Plus de 100 œuvres de Maria Vassilieff, artiste oubliée de l’âge d’or de Montparnasse, refont surface
Lundi 24 novembre 2025
Connaissance des arts, Clémentine Pomeau-Peyre

Marie Vassilieff dans son atelier au 21, avenue de Maine, 1922. Collection Claude Bernès. ©Véronique Herbaut

La collection Claude Bernès consacrée à Marie Vassillieff, avant sa dispersion. Photo : © Rouillac

Marie Vassilieff, Autoportrait avec la poupée, 1929huile sur panneau. Collection Claude Bernès. 54,5×35,5 cm. © Véronique Herbaut

La collection Claude Bernès consacrée à Marie Vassillieff, avant sa dispersion. Photo : © Rouillac
Avec une journée de vente aux enchères entièrement consacrée à Maria Vassilieff en juin, le commissaire-priseur Aymeric Rouillac poursuit le long travail effectué par un collectionneur qui a consacré quarante ans de sa vie à l’artiste.
C’est dans un appartement parisien du 9e arrondissement de Paris qu’Aymeric Rouillac présente une collection unique de plus d’une centaine d’œuvres signées Maria Vassilieff. À l’origine de ce trésor, le collectionneur Claude Bernès : « Dans les années 1970, il achète quelques tableaux de cette artiste d’origine russe dans une vente aux enchères… Et c’est le début d’une vraie passion, il va consacrer les quarante années suivantes à rassembler des œuvres et des informations sur cette artiste… Au fil des ans, il est devenu un véritable expert, sa correspondance montre que de nombreuses maisons de ventes le consultaient. »La bohème de l’entre-deux-guerres
Née en 1884 en Russie, Maria Vassilieff arrive en France en 1905, et se lie d’amitié avec Matisse, dont elle fréquente l’atelier. Lorsqu’il ferme, elle décide d’ouvrir l’Académie Vassilieff avenue du Maine. « Elle devient la femme autour de qui toute la communauté des artistes de Montparnasse s’organise, la légende dit que le Douanier Rousseau l’a demandée en mariage et qu’elle a refusé », s ‘amuse le commissaire-priseur. En 1915, Maria Vassilieff décide de rentrer en Russie, mais elle n’y reste pas longtemps, juste assez pour participer à l’Exposition 0.10 dans laquelle Malevich va montrer son Carré noir sur fond blanc.

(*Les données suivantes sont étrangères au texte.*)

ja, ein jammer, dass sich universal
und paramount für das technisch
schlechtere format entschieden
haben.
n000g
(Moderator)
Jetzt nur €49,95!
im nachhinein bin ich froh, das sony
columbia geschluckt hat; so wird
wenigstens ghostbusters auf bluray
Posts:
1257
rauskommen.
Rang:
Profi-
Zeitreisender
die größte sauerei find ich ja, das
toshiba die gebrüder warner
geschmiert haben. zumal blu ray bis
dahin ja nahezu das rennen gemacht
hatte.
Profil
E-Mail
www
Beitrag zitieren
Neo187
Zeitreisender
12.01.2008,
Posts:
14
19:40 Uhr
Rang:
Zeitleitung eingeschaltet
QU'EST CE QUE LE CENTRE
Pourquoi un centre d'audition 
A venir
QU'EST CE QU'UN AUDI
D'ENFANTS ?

Elle reprend sa place parmi les artistes de Montparnasse à son retour en 1917 comme le montre un dessin figurant dans la collection : elle s’est représentée dans la cantine qu’elle a ouverte durant la Première Guerre mondiale, accueillant un banquet pour célébrer le retour du front de Georges Braque. Autour de la table sont alignés Picasso, Cendrars et Matisse, et un Modigliani furieux de ne pas avoir été invité, car son rival Alfred Pina est attablé avec son ex-femme…
Une artiste touche-à-tout
Outre ses dessins et peintures, elle fabrique désormais des poupées représentant ses amis et connaissances, assemblées à partir de matériaux très variés (cartons, chutes de tissus, rhodoïd…). « Paul Poiret va l’encourager dans cette voie, elle dessine un flacon de parfum pour lui, et va ensuite diriger des ateliers de costumes, concevoir des affiches publicitaires pour des bals… Elle décore également en 1927 deux piliers de la brasserie La Coupole, boulevard du Montparnasse », détaille Aymeric Rouillac.

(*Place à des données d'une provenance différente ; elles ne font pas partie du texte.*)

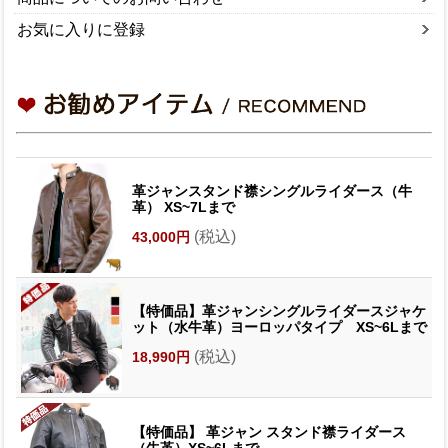
お気に入りに登録
革ジャンスタンド襟シングルライダース（牛
革） XS~7Lまで
(税込)
43,000円
【特価品】革ジャンシングルライダースジャケ
ット（水牛革）ヨーロッパタイプ XS~6Lまで
(税込)
18,990円
【特価品】 革ジャン スタンド襟ライダース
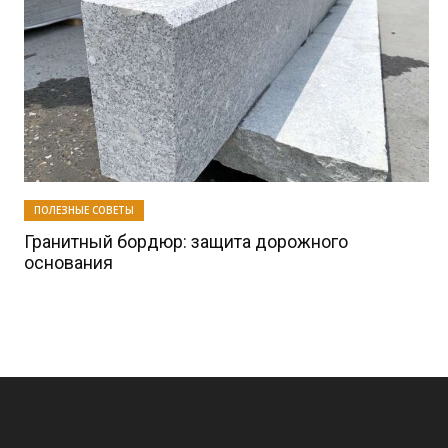
ПОЛЕЗНЫЕ СОВЕТЫ
Гранитный бордюр: защита дорожного
основания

Dans les années 1940, cette artiste décidément éclectique s’essaie à la céramique, dont elle se sert pour former à la fois des pièces de table et des sculptures. Retraitée dans les années 1950, elle est inhumée à Nogent-sur-Marne en 1957.

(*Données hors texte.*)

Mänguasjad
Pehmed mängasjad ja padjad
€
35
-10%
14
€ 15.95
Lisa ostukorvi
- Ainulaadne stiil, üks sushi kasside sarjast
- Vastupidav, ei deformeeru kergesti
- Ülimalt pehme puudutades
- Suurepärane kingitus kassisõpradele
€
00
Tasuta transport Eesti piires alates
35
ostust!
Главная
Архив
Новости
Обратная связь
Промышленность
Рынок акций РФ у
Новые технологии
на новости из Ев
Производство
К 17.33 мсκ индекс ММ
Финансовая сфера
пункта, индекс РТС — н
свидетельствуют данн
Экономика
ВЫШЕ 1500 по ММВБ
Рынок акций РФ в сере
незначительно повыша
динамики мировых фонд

Aymeric Rouillac n’a pas encore établi les estimations des œuvres qu’il présentera en vente le 6 juin prochain, mais indique qu’il va tenir compte à la fois de « l’absence des collectionneurs russes qui soutenaient ce marché, et de l’effet de rattrapage ces temps-ci pour les artistes femmes qui ne sont pas encore suffisamment reconnues ». Pour mémoire, une huile sur panneau Pierrot sa maman et son chat datée de 1929 a été adjugée 36 016 € frais compris en mai dernier chez Bukowski (Stockholm).